-- Problem --
Copy every line of the data below word for word, with nothing changed, added, or left out.

-- Data supplied --
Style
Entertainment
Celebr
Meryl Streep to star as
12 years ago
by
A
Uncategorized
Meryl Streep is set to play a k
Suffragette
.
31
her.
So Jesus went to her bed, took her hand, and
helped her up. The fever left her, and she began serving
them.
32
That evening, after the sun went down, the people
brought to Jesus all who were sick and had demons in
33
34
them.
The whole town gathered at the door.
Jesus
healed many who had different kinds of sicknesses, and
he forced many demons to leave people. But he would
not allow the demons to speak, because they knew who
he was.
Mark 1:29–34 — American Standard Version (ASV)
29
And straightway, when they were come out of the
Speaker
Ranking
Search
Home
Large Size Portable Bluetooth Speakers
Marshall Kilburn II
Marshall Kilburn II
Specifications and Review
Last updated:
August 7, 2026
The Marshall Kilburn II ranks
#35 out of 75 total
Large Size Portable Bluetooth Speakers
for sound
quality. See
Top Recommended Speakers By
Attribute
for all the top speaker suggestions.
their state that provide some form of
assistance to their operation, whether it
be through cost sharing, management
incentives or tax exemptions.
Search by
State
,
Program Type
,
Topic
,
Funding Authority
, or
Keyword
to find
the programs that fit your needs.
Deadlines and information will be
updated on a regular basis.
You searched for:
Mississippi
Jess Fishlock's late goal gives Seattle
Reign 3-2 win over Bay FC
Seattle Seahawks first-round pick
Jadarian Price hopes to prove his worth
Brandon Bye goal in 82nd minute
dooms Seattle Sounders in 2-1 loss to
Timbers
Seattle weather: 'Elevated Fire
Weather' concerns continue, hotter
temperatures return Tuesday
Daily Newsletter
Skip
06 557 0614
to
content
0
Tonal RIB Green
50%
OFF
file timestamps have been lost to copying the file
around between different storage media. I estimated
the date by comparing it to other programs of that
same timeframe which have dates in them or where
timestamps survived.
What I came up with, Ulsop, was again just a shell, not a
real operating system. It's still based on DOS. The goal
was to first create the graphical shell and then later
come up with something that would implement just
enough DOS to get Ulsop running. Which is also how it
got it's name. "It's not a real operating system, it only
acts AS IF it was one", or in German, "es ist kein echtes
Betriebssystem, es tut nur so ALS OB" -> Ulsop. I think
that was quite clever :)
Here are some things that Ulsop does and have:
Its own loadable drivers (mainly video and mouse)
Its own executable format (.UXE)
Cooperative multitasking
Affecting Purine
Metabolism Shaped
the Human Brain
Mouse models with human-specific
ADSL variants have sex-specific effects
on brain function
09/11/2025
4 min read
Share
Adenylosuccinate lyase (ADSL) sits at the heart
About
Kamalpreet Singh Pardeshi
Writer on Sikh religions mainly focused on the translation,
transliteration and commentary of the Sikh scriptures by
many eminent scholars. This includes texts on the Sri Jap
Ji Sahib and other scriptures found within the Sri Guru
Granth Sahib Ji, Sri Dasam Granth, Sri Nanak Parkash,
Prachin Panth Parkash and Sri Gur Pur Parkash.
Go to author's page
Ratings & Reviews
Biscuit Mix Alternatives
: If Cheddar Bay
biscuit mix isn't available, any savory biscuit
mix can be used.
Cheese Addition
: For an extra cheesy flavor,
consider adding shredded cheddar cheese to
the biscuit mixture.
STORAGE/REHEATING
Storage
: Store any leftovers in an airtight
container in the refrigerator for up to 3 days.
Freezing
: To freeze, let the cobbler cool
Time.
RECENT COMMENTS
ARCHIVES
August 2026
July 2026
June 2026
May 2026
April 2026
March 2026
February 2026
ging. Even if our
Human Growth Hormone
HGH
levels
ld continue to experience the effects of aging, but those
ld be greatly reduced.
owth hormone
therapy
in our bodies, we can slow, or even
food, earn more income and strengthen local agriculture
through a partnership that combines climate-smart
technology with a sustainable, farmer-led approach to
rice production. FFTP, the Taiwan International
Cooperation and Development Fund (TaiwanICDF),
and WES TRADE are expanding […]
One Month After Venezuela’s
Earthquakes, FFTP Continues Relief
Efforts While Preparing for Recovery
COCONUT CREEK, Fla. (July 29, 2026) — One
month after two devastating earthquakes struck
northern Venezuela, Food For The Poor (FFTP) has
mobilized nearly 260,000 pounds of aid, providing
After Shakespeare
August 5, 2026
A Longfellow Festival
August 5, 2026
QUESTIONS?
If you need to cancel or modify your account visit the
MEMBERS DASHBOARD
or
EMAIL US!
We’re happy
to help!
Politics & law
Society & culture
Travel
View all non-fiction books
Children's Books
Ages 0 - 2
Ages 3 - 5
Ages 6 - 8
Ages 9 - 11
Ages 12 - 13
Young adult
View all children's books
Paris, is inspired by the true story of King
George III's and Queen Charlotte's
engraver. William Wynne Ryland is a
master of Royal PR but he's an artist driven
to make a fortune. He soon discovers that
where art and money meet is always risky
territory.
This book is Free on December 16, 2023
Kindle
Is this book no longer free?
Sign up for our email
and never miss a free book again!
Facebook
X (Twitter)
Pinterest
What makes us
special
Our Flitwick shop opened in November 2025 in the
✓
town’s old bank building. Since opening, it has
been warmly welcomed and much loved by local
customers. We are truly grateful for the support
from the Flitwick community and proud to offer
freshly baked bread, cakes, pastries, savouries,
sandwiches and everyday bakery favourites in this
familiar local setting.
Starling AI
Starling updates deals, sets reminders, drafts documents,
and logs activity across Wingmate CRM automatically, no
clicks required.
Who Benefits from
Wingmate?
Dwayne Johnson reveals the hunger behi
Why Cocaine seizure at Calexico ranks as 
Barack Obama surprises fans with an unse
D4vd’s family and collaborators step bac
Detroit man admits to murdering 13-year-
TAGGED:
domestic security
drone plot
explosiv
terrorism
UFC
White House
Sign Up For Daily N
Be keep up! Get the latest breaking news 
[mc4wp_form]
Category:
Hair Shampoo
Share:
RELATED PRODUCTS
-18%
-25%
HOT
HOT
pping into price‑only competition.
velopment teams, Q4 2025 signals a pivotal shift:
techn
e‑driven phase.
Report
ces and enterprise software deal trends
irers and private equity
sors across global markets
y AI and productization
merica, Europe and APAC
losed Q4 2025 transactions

-- The answer --
Style
Entertainment
Celebr
Meryl Streep to star as
12 years ago
by
A
Uncategorized
Meryl Streep is set to play a k
Suffragette
.
31
her.
So Jesus went to her bed, took her hand, and
helped her up. The fever left her, and she began serving
them.
32
That evening, after the sun went down, the people
brought to Jesus all who were sick and had demons in
33
34
them.
The whole town gathered at the door.
Jesus
healed many who had different kinds of sicknesses, and
he forced many demons to leave people. But he would
not allow the demons to speak, because they knew who
he was.
Mark 1:29–34 — American Standard Version (ASV)
29
And straightway, when they were come out of the
Speaker
Ranking
Search
Home
Large Size Portable Bluetooth Speakers
Marshall Kilburn II
Marshall Kilburn II
Specifications and Review
Last updated:
August 7, 2026
The Marshall Kilburn II ranks
#35 out of 75 total
Large Size Portable Bluetooth Speakers
for sound
quality. See
Top Recommended Speakers By
Attribute
for all the top speaker suggestions.
their state that provide some form of
assistance to their operation, whether it
be through cost sharing, management
incentives or tax exemptions.
Search by
State
,
Program Type
,
Topic
,
Funding Authority
, or
Keyword
to find
the programs that fit your needs.
Deadlines and information will be
updated on a regular basis.
You searched for:
Mississippi
Jess Fishlock's late goal gives Seattle
Reign 3-2 win over Bay FC
Seattle Seahawks first-round pick
Jadarian Price hopes to prove his worth
Brandon Bye goal in 82nd minute
dooms Seattle Sounders in 2-1 loss to
Timbers
Seattle weather: 'Elevated Fire
Weather' concerns continue, hotter
temperatures return Tuesday
Daily Newsletter
Skip
06 557 0614
to
content
0
Tonal RIB Green
50%
OFF
file timestamps have been lost to copying the file
around between different storage media. I estimated
the date by comparing it to other programs of that
same timeframe which have dates in them or where
timestamps survived.
What I came up with, Ulsop, was again just a shell, not a
real operating system. It's still based on DOS. The goal
was to first create the graphical shell and then later
come up with something that would implement just
enough DOS to get Ulsop running. Which is also how it
got it's name. "It's not a real operating system, it only
acts AS IF it was one", or in German, "es ist kein echtes
Betriebssystem, es tut nur so ALS OB" -> Ulsop. I think
that was quite clever :)
Here are some things that Ulsop does and have:
Its own loadable drivers (mainly video and mouse)
Its own executable format (.UXE)
Cooperative multitasking
Affecting Purine
Metabolism Shaped
the Human Brain
Mouse models with human-specific
ADSL variants have sex-specific effects
on brain function
09/11/2025
4 min read
Share
Adenylosuccinate lyase (ADSL) sits at the heart
About
Kamalpreet Singh Pardeshi
Writer on Sikh religions mainly focused on the translation,
transliteration and commentary of the Sikh scriptures by
many eminent scholars. This includes texts on the Sri Jap
Ji Sahib and other scriptures found within the Sri Guru
Granth Sahib Ji, Sri Dasam Granth, Sri Nanak Parkash,
Prachin Panth Parkash and Sri Gur Pur Parkash.
Go to author's page
Ratings & Reviews
Biscuit Mix Alternatives
: If Cheddar Bay
biscuit mix isn't available, any savory biscuit
mix can be used.
Cheese Addition
: For an extra cheesy flavor,
consider adding shredded cheddar cheese to
the biscuit mixture.
STORAGE/REHEATING
Storage
: Store any leftovers in an airtight
container in the refrigerator for up to 3 days.
Freezing
: To freeze, let the cobbler cool
Time.
RECENT COMMENTS
ARCHIVES
August 2026
July 2026
June 2026
May 2026
April 2026
March 2026
February 2026
ging. Even if our
Human Growth Hormone
HGH
levels
ld continue to experience the effects of aging, but those
ld be greatly reduced.
owth hormone
therapy
in our bodies, we can slow, or even
food, earn more income and strengthen local agriculture
through a partnership that combines climate-smart
technology with a sustainable, farmer-led approach to
rice production. FFTP, the Taiwan International
Cooperation and Development Fund (TaiwanICDF),
and WES TRADE are expanding […]
One Month After Venezuela’s
Earthquakes, FFTP Continues Relief
Efforts While Preparing for Recovery
COCONUT CREEK, Fla. (July 29, 2026) — One
month after two devastating earthquakes struck
northern Venezuela, Food For The Poor (FFTP) has
mobilized nearly 260,000 pounds of aid, providing
After Shakespeare
August 5, 2026
A Longfellow Festival
August 5, 2026
QUESTIONS?
If you need to cancel or modify your account visit the
MEMBERS DASHBOARD
or
EMAIL US!
We’re happy
to help!
Politics & law
Society & culture
Travel
View all non-fiction books
Children's Books
Ages 0 - 2
Ages 3 - 5
Ages 6 - 8
Ages 9 - 11
Ages 12 - 13
Young adult
View all children's books
Paris, is inspired by the true story of King
George III's and Queen Charlotte's
engraver. William Wynne Ryland is a
master of Royal PR but he's an artist driven
to make a fortune. He soon discovers that
where art and money meet is always risky
territory.
This book is Free on December 16, 2023
Kindle
Is this book no longer free?
Sign up for our email
and never miss a free book again!
Facebook
X (Twitter)
Pinterest
What makes us
special
Our Flitwick shop opened in November 2025 in the
✓
town’s old bank building. Since opening, it has
been warmly welcomed and much loved by local
customers. We are truly grateful for the support
from the Flitwick community and proud to offer
freshly baked bread, cakes, pastries, savouries,
sandwiches and everyday bakery favourites in this
familiar local setting.
Starling AI
Starling updates deals, sets reminders, drafts documents,
and logs activity across Wingmate CRM automatically, no
clicks required.
Who Benefits from
Wingmate?
Dwayne Johnson reveals the hunger behi
Why Cocaine seizure at Calexico ranks as 
Barack Obama surprises fans with an unse
D4vd’s family and collaborators step bac
Detroit man admits to murdering 13-year-
TAGGED:
domestic security
drone plot
explosiv
terrorism
UFC
White House
Sign Up For Daily N
Be keep up! Get the latest breaking news 
[mc4wp_form]
Category:
Hair Shampoo
Share:
RELATED PRODUCTS
-18%
-25%
HOT
HOT
pping into price‑only competition.
velopment teams, Q4 2025 signals a pivotal shift:
techn
e‑driven phase.
Report
ces and enterprise software deal trends
irers and private equity
sors across global markets
y AI and productization
merica, Europe and APAC
losed Q4 2025 transactions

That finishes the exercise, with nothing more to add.